Reduce dallo storico trionfo a Wimbledon, Jannik Sinner si gode un po' di riposo e ripensa alle emozioni vissute sull'erba di Londra: "È una sensazione incredibile, non sapevo cosa aspettarmi ed è proprio questo che la rende ancora più speciale - dice il numero uno del tennis a proposito della vittoria di Wimbledon in un'intervista a Class CNBC - considerando l'anno che ho vissuto, è sicuramente in cima alla lista delle emozioni. È un torneo incredibile".
La rivalità con Alcaraz
Per vincere il torneo di Wimbledon, Sinner è riuscito a battere Carlos Alcaraz, che l'aveva sconfitto negli ultimi match, tra i quali la finale del Roland Garros: "Ho cercato di pensare positivo - spiega il tennista altoatesino - ogni match parte da zero, ha una storia diversa. Ce l'ho messa tutta e questa volta l'esito è stato positivo. Mi dicevo che a Parigi ci ero andato vicino, che era stato un gran match. Giocare con Carlos su un campo centrale è speciale, c'è tanta gente che guarda, anche da fuori lo stadio. Ma allo stesso tempo devi restare concentrato su di te. Sono felice di come ho gestito tutto. E come dico sempre, lui mi spinge a migliorare. Quando perdi da qualcuno, vuoi lavorare ancora di più per cercare di cambiare il risultato". Sulla rivalità con Alcaraz poi aggiunge: "Non possiamo ancora essere paragonati a Federer, Nadal, Djokovic o Murray. Loro l’hanno fatto per 15 anni, noi solo da un paio. Ma tra noi c’è rispetto e anche una bella amicizia. A volte ci scriviamo per sapere come stiamo. È bello avere qualcuno che ti spinge al limite, ed entrambi abbiamo team molto professionali. Questo fa la differenza. Certo, ho un bersaglio sulla schiena, tutti mi studiano, ma è proprio per questo che continuo ad allenarmi duramente".
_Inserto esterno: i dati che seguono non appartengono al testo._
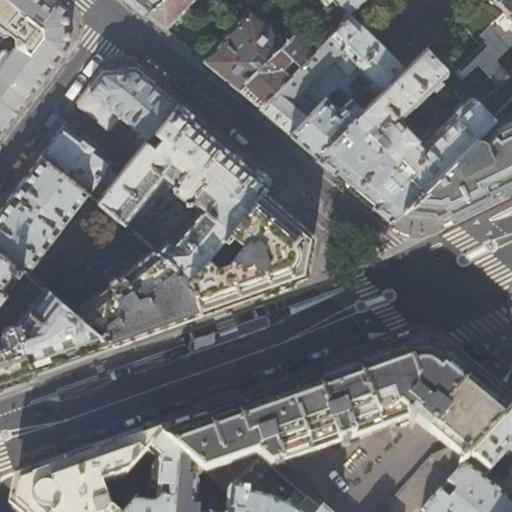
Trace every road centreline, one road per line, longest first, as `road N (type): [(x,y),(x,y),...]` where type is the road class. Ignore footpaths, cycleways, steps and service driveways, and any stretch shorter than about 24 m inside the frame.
road 1 (secondary): [(0,437),(222,362),(428,279)]
road 2 (tertiary): [(428,279),(113,20)]
road 3 (residential): [(0,171),(113,20)]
Il rapporto con la pressione
Da numero uno del mondo, Sinner deve gestire tanta pressione: "Mi piace la pressione, perché significa che tengo a quello che faccio. È un privilegio essere nella posizione in cui mi trovo. Gli altri conoscono il mio gioco e sanno come affrontarmi, quindi devo migliorare sempre. La pressione è una motivazione. E il mio team è fondamentale per affrontarla. Il miglior consiglio? Dai miei allenatori: 'Mantieni il sorriso'. Viviamo il tennis per tanti tornei all’anno, ma bisogna anche goderselo. Se non ti diverti, tutto diventa pesante. Le persone che mi circondano fuori dal campo sono fondamentali. Serve anche tempo per staccare".